Pope Francis on Tuesday criticized severe President Trump’s policy of mass portations and called on Catholics to reject tales of immigrants in an unusually direct attack on the US administration.

In an open letter to American bishop, Francis said that the deporting of people who often come from difficult situations violates “the dignity of many men and women and of whole families.”

The Pope wrote that he had “closely followed the biggest crisis taking place in the United States at the commencement of a program of mass portions,” added that any policy built on force “begins poorly and will end poorly.”

Francis has long been a spokesman for migrants and has done it to condemn their situation to a pillar in his papacy. He has called the question a “shipwreck of civilization” and repeatedly stated against what he considers unwelcome and unchristian migration policies around the world.

Pope Francis had criticized Mr. Trump’s anti-immigration plans when he was a presidential candidate, but the letter was one of the first public and explicit criticism he has directed at the president of the United States since the election. Experts said it constituted a steep escalation in the temperament in the relationship between the Vatican and the US administration.

“It turns on the warmth of conflict,” said Massimo Faggioli, A professor of theology at Villanova University.

Experts said the pope, by writing an open letter, also indirectly approached members of the new US administration, many of which are Catholic and specifically Vice President JD Vance.
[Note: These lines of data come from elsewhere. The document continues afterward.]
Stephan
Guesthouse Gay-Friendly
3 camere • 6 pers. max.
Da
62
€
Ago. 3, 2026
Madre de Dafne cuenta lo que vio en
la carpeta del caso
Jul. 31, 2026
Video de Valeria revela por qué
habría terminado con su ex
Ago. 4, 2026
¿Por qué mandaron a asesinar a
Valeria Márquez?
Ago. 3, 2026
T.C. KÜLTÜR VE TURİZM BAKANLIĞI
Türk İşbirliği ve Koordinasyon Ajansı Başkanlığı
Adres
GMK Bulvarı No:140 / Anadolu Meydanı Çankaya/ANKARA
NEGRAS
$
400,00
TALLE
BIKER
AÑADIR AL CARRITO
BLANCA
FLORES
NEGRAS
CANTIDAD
Francis seemed to give a riposte to Mr. Vance, which recently talked about “Ordo Amoris” – a medieval Catholic theological concept that established a hierarchy of duties that prioritized immediate obligations to one’s family or society over distant needs.

The Pope wrote that “Christian love is not a concentric expansion of interests that gradually expand to other people and groups.” “The true Ordo Amoris to be promoted,” he wrote, “Love that builds a fraternity that is open to everyone, without exception.”
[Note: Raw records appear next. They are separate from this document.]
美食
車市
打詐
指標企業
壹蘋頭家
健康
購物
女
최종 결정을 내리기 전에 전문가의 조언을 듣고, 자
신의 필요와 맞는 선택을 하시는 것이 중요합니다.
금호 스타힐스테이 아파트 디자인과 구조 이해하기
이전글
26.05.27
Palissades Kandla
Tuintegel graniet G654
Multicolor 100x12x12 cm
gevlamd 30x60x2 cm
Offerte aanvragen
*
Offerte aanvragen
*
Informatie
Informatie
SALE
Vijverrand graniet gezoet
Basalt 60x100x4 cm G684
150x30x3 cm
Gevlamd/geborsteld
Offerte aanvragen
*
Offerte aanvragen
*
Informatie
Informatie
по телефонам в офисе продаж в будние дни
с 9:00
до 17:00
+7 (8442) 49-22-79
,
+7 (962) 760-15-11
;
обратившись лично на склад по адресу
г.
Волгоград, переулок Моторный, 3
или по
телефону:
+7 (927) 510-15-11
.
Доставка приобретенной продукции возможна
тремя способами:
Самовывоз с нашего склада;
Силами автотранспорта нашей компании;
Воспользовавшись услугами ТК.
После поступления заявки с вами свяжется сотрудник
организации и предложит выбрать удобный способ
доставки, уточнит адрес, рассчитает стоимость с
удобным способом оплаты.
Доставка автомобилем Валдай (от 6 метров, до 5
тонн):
The pope’s letter, experts said, were also addressed to some bishops and Catholics who have adopted a benevolent attitude towards President Trump.

“He wants to avoid the church being divided into a church by the pope and a church of Trump,” said Alberto Melloni, a church historian and director of the John XXII Foundation for Religious Sciences in Bologna.

Pope Francis has spoken before against Trump’s anti-immigration policy.

In 2016, he suggested that Mr. Trump, then a presidential candidate, “is not a Christian” because of his campaign, promise to deport more immigrants and build a wall along the Mexico border.

Last year, Pope Francis said both presidential candidates were “against life” – Kamala Harris for her support for abortion rights, and President Trump for closing the door to immigrants. He urged voters to choose “less of two evils.”

But during President Trump’s first period, Franci’s general criticism instructed the construction of walls, but generally abandoned direct attacks on the administration.

This time, Francis has not been shy to criticize President Trump’s policy more directly. On an Italian TV show on the threshold of the inauguration, he said Mr. Trump’s deportation plans: “If it’s true will be a shame.”

During President Trump’s first period, “the Vatican thought Trump was a historic mistake that would be fixed,” Mr. said Faggioli. “Now they know it’s a new era.”

There was no immediate comment from the White House.

In the letter, which was unannounced, Francis called on Catholics to consider human values, not promise or regulations, such as the primary compass that drives their actions.

“Consider the legitimacy of norms and public policies in the light of the person’s dignity and his or her fundamental rights,” he wrote. “Not the other way around.”

He reminded the Catholics that Jesus and his family were migrants to Egypt, and admonished “all the believers in the Catholic Church” not to “give in to tales that discriminate and cause unnecessary suffering for our migrant and refugee brothers and sisters.”

Other Christian leaders have also criticized President Trump.

During the preliminary prayer service in Washington National Cathedral last month, Bishop Mariann Bad Edgar Budde, the head of the diocese of Washington, President Trump, to have grace over undocumented immigrants, LGBTQ children and others.

The day after, Mr. Trump an apology from the “so -called Bishop” and “Radical Left Hard Line Trump Hater” on his social media platform truth social.